最新推荐文章于 2020-12-13 22:15:48 发布

Gozen Sanji

最新推荐文章于 2020-12-13 22:15:48 发布

阅读量242

点赞数

分类专栏： Python 进阶个人笔记

本文链接：https://blog.csdn.net/jaychang9/article/details/108661892

版权

个人笔记同时被 2 个专栏收录

8 篇文章 0 订阅

订阅专栏

Python 进阶

7 篇文章 0 订阅

订阅专栏

文章目录

Chap 5 文件与 IO

Chap 5 文件与 IO

5.1 读写文本数据 — open() 的各种模式及 encoding & errors 参数, sys.getdefaultencoding()

读写各种不同编码的文本数据，如 ASCII，UTF-8 or UTF-16 编码等。

# 1. 使用 'rt' 模式的 open() 函数读取文本文件:
file_name = r'./myfile.txt'

# 1.1 Read the entire file as a single string
with open(file_name, 'rt') as f:
    data = f.read()

# 1.2 Iterate over the lines of the file
with open(file_name, 'rt') as f:
    for line in f:
        # process line
        pass


# 2. 为写入文本文件, 使用 'wt' 模式的 open() 函数, 若文件已存在则清除并覆盖:
file_name = r'./Marie.txt'

# 2.1 Write chunks of text data
with open(file_name, 'wt') as f:
    f.write('hello Python world')
    f.write('goodbye C++ world')    # 这种方式不会自动换行

# 2.2 Redirected print statement
with open(file_name, 'wt') as f:
    print('hello Python world', file=f)    # 这种语法参考 5.2 节
    print('goodbye Java world', file=f)    # 这种方式每个 print 语句写入一行


# 3. 若要在已存在文件中添加内容, 使用 'at' 模式的 open() 函数:
with open(file_name, 'at') as f:
    f.write('this line was appended to the file. 科科')

    
# >>>>>> 文件读写操作默认使用系统编码, 可通过调用 sys.getdefaultencoding() 来得到:
import sys
print(sys.getdefaultencoding())


# 4. 若要读写的文本是其他编码方式的, 可使用 open() 函数中的 encoding 参数:
with open(file_name, 'rt', encoding='latin-1') as f:    # 此编码永远不会产生解码错误
    data = f.read()
    print(data)


# 5. 不使用 with 语句时必须手动关闭文件:
f = open(file_name, 'r')
data = f.read()
f.close()


# 6. 给 open() 函数传递一个可选的 errors 参数以处理“阴魂不散的”编码错误:
with open(file_name, 'r', encoding='utf-8', errors='replace') as f:    # replace 的作用?
    contents = f.read()
    print(contents)

with open(file_name, 'r', encoding='utf-8', errors='ignore') as f:    # ignore 的作用?
    contents = f.read()
    print(contents)

使用 errors 参数避免编码错误的做法实属无奈之举，可不要依赖它，正确的做法是确保使用正确的编码。

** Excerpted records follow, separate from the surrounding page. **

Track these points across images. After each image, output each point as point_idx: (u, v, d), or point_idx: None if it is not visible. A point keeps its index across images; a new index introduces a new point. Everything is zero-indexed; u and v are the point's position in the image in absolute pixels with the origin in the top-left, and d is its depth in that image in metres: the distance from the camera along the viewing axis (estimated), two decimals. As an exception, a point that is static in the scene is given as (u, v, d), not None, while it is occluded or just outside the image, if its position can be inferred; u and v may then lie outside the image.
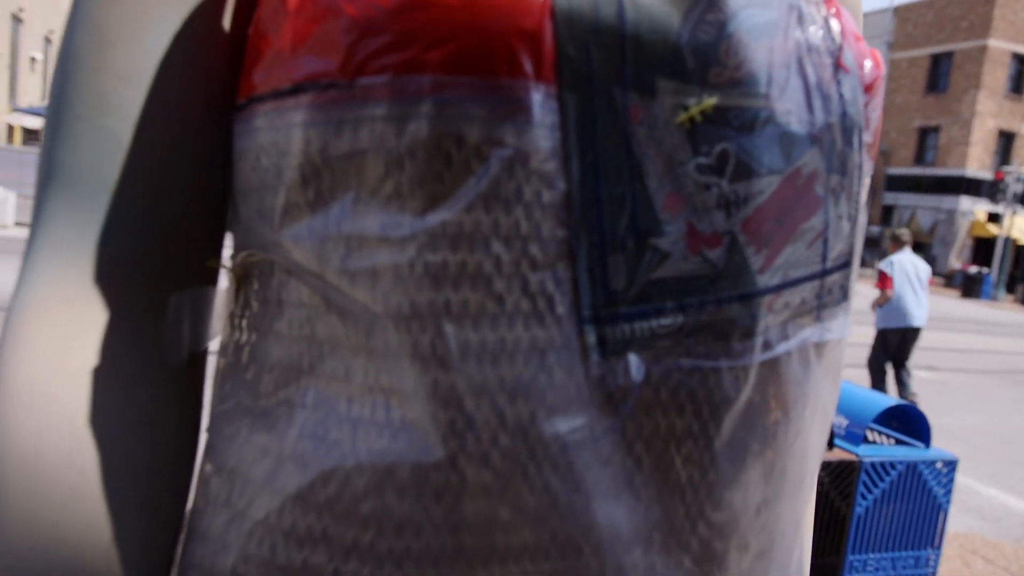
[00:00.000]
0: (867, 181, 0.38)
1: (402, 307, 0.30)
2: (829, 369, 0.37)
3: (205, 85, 0.36)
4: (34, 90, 25.13)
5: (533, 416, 0.30)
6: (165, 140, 0.35)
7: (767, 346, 0.33)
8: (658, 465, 0.32)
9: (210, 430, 0.37)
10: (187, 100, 0.35)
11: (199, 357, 0.39)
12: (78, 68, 0.35)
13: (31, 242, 0.36)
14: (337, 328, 0.32)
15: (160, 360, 0.36)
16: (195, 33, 0.35)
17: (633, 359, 0.31)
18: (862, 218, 0.38)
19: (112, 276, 0.35)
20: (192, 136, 0.36)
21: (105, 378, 0.34)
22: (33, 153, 15.96)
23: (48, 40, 26.40)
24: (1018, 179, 23.11)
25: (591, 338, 0.31)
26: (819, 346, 0.36)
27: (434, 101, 0.29)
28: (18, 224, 11.30)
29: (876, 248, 32.41)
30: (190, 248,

errors 中指定 replace 和 ignore 的具体效果是？

5.2 打印输出至文件中 — print() 函数的关键字参数 file

如何将 print() 函数的输出重定向到一个文件中去？

# 在 print() 函数中指定 file 关键字参数:
with open('./test.txt', 'wt', encoding='gbk') as f:    # 注意, 这里指定 'wb' 模式会报错哦~
    print('Servant 哟, 我就是你的 Master 吗？', file=f)

""" 这里的 print 语句将打印内容直接写进 file 参数指定的文件中;
    file 参数的默认值为 sys.stdout, 该默认值代表了系统标准输出, 也就是屏幕. """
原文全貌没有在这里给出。